When we handed over our petition, it became apparent how important our campaigning was and how valid our concerns were. Initially, the World Health Organization’s Food Safety and Zoonoses director, Dr. Jørgen Schlundt, told us that the WHO and the FAO had not found a definitive link between the H1N1 virus and a factory farm and that the source was still under investigation. But he then admitted scientists have seen more disease breeding and mutating between animals and humans with the massive increase in industrial meat production; he agreed that certain company’s farming practices (Smithfields in this case) were dangerous; he warned that new operations propagating in developing countries could make ‘mistakes’ in food safety that could be seriously risky to human health; and most importantly he indicated that the political processes that determine the research and rules on factory farm biosafety are dominated by the industrial meat lobby. He said strong global regulations were essential, but, to date, unless there is a huge scare like BSE and people die, scientists are unable to push through the laws needed to prevent animal borne pandemics.

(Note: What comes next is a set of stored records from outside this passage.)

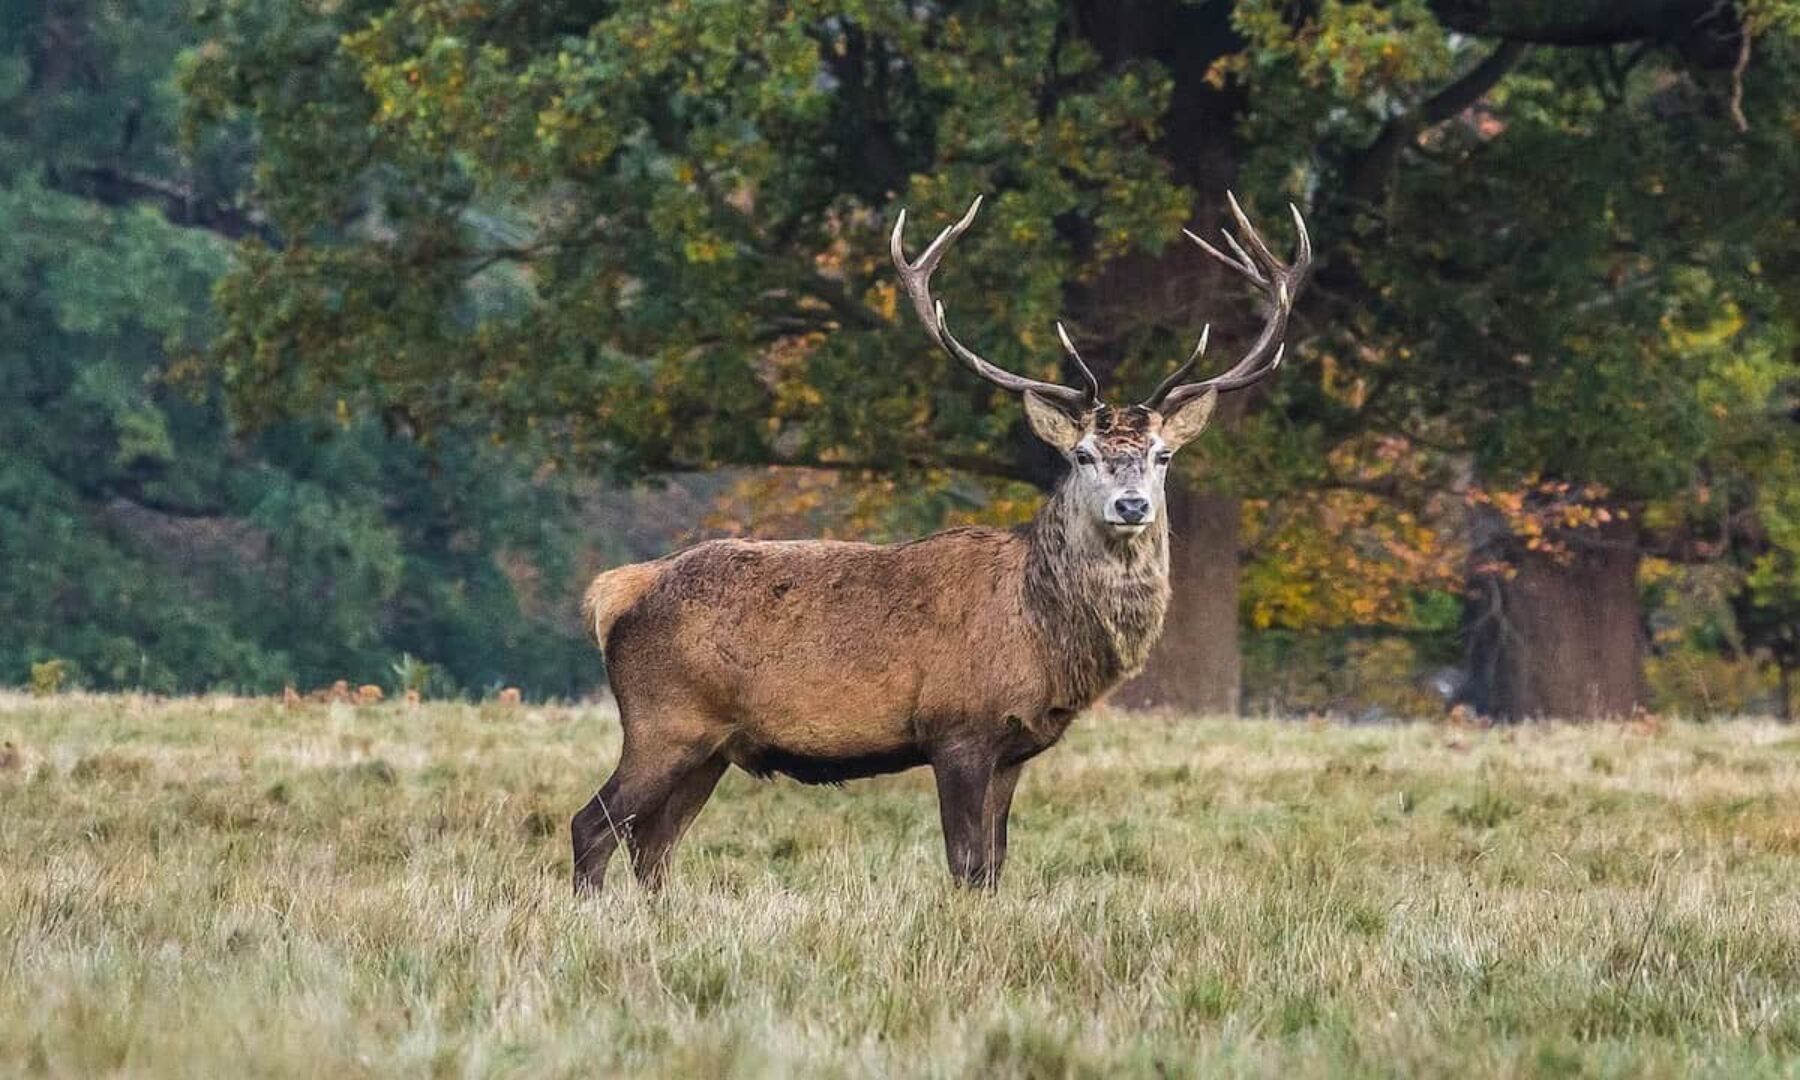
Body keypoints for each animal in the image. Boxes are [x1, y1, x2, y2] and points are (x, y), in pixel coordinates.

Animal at [572, 194, 1310, 892]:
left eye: (1162, 455)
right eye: (1083, 456)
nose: (1132, 506)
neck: (1041, 634)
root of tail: (614, 592)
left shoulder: (1014, 747)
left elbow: (995, 866)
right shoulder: (957, 729)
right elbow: (964, 862)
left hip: (714, 746)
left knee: (652, 845)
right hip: (663, 721)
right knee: (593, 825)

The message was clear – our public campaigning for investigation and regulation of factory farms is vital to ensure our food safety and counter the powerful meat industry. Our action showed the WHO that the world does not want to wait for another disaster – we want funding for scientists to investigate factory farms and we want preventive measures put in place that ensure public heath standards.
They could have made the campaign more effective and classy (har har) if they had invited the dame of pigdom, Miss Piggy. Snort. Snort.